Il y a un élément de darwinisme social dans la philosophie du travail-travail-travail, une dureté de cœur que Chandler relie à l’eugéniste et président de longue date de l’Université de Stanford, Ray Lyman Wilbur. « Il est courant que chaque individu ait droit à la sécurité économique », a écrit Wilbur. « Les seuls animaux et oiseaux que je connaisse qui jouissent d’une sécurité économique sont ceux qui ont été domestiqués – et leur sécurité économique est contrôlée par la clôture en fil de fer barbelé, le couteau de boucher et le désir des autres. Ils sont traites, écorchés, pondus ou mangés par leurs protecteurs.
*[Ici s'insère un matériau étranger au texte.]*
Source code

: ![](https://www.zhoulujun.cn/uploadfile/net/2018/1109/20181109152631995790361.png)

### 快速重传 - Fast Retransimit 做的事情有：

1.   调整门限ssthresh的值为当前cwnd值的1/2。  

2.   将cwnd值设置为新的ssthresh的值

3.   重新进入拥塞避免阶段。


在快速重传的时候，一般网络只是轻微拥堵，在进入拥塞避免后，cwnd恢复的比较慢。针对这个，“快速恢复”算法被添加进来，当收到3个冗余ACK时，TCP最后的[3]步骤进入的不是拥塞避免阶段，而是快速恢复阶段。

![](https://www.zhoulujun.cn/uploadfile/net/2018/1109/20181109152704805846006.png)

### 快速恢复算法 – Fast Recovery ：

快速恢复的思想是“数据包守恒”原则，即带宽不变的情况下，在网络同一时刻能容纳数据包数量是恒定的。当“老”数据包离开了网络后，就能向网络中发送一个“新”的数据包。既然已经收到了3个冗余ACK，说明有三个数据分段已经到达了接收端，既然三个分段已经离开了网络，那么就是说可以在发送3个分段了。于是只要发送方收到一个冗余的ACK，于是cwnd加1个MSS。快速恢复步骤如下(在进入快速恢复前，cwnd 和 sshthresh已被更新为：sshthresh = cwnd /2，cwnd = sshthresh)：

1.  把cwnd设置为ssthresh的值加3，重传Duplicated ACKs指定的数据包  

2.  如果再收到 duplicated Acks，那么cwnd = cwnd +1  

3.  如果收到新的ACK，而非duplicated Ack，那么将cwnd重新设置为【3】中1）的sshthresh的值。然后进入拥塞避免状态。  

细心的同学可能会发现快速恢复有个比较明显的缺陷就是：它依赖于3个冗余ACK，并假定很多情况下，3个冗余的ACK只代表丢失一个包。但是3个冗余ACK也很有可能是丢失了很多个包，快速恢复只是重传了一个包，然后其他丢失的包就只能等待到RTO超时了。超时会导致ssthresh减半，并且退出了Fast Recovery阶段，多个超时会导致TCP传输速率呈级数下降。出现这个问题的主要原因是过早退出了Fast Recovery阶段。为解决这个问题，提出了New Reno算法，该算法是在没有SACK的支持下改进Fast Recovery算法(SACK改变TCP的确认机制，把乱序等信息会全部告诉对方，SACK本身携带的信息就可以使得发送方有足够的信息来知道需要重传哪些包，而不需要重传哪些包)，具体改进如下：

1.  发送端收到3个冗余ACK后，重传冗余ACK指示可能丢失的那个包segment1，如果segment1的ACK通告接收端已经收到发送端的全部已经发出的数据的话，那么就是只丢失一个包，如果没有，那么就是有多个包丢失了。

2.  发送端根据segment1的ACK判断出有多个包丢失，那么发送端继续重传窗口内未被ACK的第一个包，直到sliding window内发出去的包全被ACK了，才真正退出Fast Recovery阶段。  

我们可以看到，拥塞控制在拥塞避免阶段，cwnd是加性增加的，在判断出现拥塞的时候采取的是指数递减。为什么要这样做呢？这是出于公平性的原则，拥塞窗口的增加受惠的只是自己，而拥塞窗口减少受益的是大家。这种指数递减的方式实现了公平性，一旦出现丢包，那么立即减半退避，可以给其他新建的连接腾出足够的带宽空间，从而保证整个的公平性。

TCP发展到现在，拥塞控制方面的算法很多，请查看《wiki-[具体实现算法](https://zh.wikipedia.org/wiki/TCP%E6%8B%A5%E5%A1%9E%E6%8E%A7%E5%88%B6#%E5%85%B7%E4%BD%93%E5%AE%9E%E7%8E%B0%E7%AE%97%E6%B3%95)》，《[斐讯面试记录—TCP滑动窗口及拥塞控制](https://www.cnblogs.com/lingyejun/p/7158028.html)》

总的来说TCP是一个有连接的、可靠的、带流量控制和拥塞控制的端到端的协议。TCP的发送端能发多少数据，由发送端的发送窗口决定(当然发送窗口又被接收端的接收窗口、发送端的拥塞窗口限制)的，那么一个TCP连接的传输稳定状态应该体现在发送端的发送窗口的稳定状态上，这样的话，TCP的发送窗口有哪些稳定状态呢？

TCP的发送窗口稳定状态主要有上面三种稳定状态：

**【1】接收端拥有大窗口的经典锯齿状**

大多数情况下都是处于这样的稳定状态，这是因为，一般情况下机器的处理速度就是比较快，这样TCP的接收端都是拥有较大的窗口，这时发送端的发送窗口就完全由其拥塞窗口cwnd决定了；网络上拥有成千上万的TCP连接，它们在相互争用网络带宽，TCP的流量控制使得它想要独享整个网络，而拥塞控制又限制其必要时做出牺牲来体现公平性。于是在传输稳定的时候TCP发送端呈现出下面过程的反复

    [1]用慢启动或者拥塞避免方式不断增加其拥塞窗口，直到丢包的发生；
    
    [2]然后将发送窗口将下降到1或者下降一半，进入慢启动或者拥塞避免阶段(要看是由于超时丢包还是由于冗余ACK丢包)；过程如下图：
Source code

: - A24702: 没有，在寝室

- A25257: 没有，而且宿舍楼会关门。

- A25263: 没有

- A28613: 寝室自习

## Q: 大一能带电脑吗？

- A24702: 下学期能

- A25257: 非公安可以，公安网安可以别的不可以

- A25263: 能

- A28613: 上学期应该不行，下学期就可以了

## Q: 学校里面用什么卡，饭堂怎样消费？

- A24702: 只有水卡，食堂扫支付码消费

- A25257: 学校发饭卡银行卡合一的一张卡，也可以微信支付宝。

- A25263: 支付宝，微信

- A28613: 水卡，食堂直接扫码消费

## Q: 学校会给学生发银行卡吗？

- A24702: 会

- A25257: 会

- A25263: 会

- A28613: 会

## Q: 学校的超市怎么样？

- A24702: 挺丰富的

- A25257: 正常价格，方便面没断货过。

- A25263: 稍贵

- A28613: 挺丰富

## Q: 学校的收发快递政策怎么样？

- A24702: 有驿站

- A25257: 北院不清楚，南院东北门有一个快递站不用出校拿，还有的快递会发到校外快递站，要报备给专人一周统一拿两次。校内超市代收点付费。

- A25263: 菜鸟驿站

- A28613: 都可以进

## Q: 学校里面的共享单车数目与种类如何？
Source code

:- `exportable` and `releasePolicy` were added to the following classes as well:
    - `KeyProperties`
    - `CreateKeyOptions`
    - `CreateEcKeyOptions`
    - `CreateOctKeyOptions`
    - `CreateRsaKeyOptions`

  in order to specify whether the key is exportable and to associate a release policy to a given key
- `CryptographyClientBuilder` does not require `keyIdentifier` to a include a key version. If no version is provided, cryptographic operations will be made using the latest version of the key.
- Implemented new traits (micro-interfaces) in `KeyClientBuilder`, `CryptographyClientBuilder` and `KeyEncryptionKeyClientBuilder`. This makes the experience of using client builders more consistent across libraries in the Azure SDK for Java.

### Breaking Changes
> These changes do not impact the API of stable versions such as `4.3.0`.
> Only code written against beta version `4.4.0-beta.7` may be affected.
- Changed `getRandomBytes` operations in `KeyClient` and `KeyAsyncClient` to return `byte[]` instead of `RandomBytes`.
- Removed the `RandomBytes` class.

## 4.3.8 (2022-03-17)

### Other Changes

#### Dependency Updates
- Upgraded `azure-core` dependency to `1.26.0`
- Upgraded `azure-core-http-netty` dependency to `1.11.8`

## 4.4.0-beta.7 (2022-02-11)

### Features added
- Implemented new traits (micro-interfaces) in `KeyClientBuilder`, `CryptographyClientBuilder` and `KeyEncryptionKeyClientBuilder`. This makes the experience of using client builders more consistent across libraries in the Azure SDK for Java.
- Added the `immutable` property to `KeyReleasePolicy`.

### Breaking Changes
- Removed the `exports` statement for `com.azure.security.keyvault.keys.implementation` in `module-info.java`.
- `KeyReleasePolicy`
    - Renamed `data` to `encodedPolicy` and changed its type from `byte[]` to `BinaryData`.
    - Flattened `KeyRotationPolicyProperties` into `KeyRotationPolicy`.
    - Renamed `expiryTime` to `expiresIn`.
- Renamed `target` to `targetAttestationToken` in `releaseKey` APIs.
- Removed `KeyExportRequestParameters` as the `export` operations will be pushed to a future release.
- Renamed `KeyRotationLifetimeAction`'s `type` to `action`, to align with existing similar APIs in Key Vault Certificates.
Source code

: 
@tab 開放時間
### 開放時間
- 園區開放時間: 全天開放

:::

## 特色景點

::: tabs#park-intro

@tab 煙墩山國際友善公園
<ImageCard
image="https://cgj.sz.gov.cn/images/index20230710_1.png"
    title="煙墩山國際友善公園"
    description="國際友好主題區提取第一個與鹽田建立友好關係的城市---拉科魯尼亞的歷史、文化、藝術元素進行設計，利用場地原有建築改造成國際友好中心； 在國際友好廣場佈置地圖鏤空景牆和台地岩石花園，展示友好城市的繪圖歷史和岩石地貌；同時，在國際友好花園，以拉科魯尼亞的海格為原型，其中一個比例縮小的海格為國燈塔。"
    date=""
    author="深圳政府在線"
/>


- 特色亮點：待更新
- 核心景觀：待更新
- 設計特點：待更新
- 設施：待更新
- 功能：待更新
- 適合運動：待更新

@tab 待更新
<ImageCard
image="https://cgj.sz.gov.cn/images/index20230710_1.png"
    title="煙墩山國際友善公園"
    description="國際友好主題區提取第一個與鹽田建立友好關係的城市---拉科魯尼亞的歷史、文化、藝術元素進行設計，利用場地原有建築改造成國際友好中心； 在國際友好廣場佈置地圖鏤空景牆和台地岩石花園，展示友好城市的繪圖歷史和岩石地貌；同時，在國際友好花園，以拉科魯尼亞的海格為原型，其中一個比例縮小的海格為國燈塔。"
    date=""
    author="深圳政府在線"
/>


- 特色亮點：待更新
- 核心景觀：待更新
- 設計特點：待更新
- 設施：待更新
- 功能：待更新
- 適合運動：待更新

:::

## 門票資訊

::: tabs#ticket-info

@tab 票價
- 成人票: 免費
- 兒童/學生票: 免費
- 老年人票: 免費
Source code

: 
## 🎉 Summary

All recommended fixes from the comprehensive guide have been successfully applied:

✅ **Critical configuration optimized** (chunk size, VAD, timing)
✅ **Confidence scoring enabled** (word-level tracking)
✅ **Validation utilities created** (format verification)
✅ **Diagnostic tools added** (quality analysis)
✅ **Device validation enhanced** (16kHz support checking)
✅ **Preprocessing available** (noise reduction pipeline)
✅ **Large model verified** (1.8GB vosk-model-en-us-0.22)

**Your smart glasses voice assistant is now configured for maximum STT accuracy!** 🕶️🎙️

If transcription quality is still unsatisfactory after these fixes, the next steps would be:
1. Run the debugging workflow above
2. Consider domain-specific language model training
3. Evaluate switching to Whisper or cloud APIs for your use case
Et si la déshumanisation figurative ne suffit pas, il y a toujours la déshumanisation littérale. L’auteur s’amuse avec un chatbot dans un drive-in d’Hardee – pour Chandler, tout revient à la restauration rapide – en essayant de le surprendre avec une demande assez simple à laquelle il ne peut pas répondre. Lorsqu’un être humain prend le relais de la machine, Chandler semble non seulement heureux mais visiblement soulagé. “En fait, j’aime ça”, dit l’humaine, nommée Kristi, à propos du chatbot. “C’est très utile quand nous sommes en désavantage numérique.”

Il existe des alternatives à la corvée éternelle et, du point de vue américain, elles semblent carrément radicales. En 2016, le Parlement français a adopté une loi visant à donner aux salariés le droit de ne pas répondre aux communications liées au travail en dehors des heures de bureau. Cela s’ajoute à l’obligation légale de longue date de prendre une pause déjeuner. Oui, Chandler se rend à Paris, où il fait une tournée consacrée à la populaire série Netflix « Emily in Paris ». La série parle d’une Américaine dynamique qui apporte son esprit positif à la Ville Lumière, dont les habitants sont un peu rebutés par son manque de sang-froid. « On vit pour travailler », reproche Luc, un collègue. « On travaille pour vivre ! » Touché, Luc. Maintenant, si vous voulez bien m’excuser, je dois vérifier mes e-mails.

Chris Vognar est un écrivain culturel indépendant.